I’ve been trying to train model to classify surname language with a char-level rnn.
But model during 10 epochs shows almost the same train and validation loss.
And in confusion matrix all predicts point at only one column.
That’s my notebook on colab.

What am I doing wrong?
Can someone give an advice?

I’ve only had a really quick look at your code - I can have a more in depth look if this suggestion doesn’t work.

Specifically, I’m looking at your train function. It looks as though you’re trying to zero_grad() your model - not your optimizer. My suggestion would be to refactor your train function have:

zero_grad() your optimizer, to avoid accumulating gradients. Usually do this at the start of your training loop.

Actually my notebook is modified version of that nice notebook in which there’s no optimizer and SGD is obtained by manual subtracting of gradients.

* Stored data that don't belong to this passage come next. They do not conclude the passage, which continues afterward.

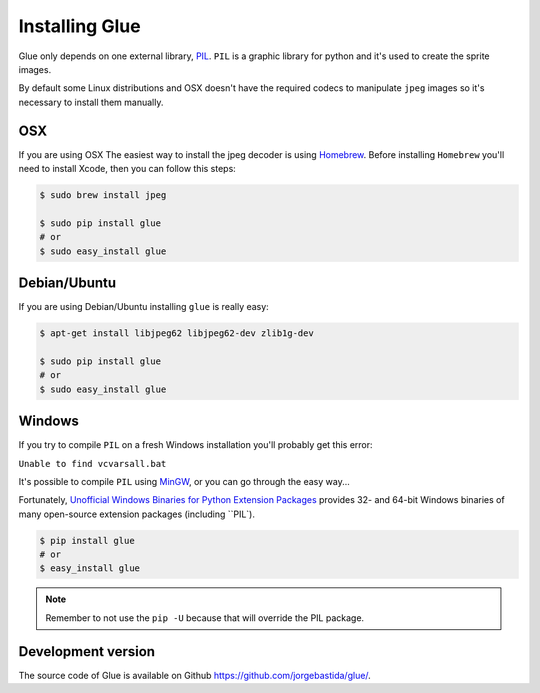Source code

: Installing Glue
===============

Glue only depends on one external library, `PIL <http://www.pythonware.com/products/pil/>`_.
``PIL`` is a graphic library for python and it's used to create the sprite images.

By default some Linux distributions and OSX doesn't have the required codecs to manipulate ``jpeg`` images so it's necessary to install them manually.

OSX
---
If you are using OSX The easiest way to install the jpeg decoder is using `Homebrew <http://mxcl.github.com/homebrew/>`_.
Before installing ``Homebrew`` you'll need to install Xcode, then you can follow this steps:

.. code-block:: bash

    $ sudo brew install jpeg

    $ sudo pip install glue
    # or
    $ sudo easy_install glue

Debian/Ubuntu
-------------
If you are using Debian/Ubuntu installing ``glue`` is really easy:

.. code-block:: bash

    $ apt-get install libjpeg62 libjpeg62-dev zlib1g-dev

    $ sudo pip install glue
    # or
    $ sudo easy_install glue

Windows
-------
If you try to compile ``PIL`` on a fresh Windows installation you'll probably get this error:

``Unable to find vcvarsall.bat``

It's possible to compile ``PIL`` using `MinGW <http://sourceforge.net/projects/mingw/files/>`_, or you can go through the easy way...

Fortunately, `Unofficial Windows Binaries for Python Extension Packages <http://www.lfd.uci.edu/~gohlke/pythonlibs/>`_ provides 32- and 64-bit Windows binaries of many open-source extension packages (including ``PIL`).

.. code-block:: bash

    $ pip install glue
    # or
    $ easy_install glue

.. note::
    Remember to not use the ``pip -U`` because that will override the PIL package.


Development version
-------------------

The source code of Glue is available on Github `https://github.com/jorgebastida/glue/ <https://github.com/jorgebastida/glue/>`_.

This way first we zero our net grads:

rnn.zero_grad()

After that we get output of net and calculate our loss:

loss = criterion(output, category_tensor)
Next we calculate derivatives via backward():

loss.backward()

and finally manual subtracting:

for p in rnn.parameters():
p.data.add_(-learning_rate, p.grad.data)

What I’ve changed in that is that I replace random data point choosing by creating train/validation datasets and add loss output.
But I can’t find the place where I spoil something.
Can you pls take another look at that?

And after every such training I got different confusion matrices which have the same pattern:
only one category was classified for whole dataset (maybe with some noise).

I am not really familiar with RNNs, but looking at your code, I see hidden.detach_(), which removes the variable from the computation graph and therefore may cause your error. Here’s a link that explains what detach() does.

Yes, I did.
But there were no data set splitting into train/valid and data points were chosen by random.
So I only added data splitting.
The most confusing moment is that in confusion matrix is “active” only one category column (screens above) after every next training

The loss difference between training and validation suggests overfitting, which is normal considering that your model seems to always be predicting the same class, as shown in the confusion matrix.

I’m afraid I can’t be of more help, but I would try to find where your model and the one from the tutorial diverge (check if the variable hidden is similar in both cases).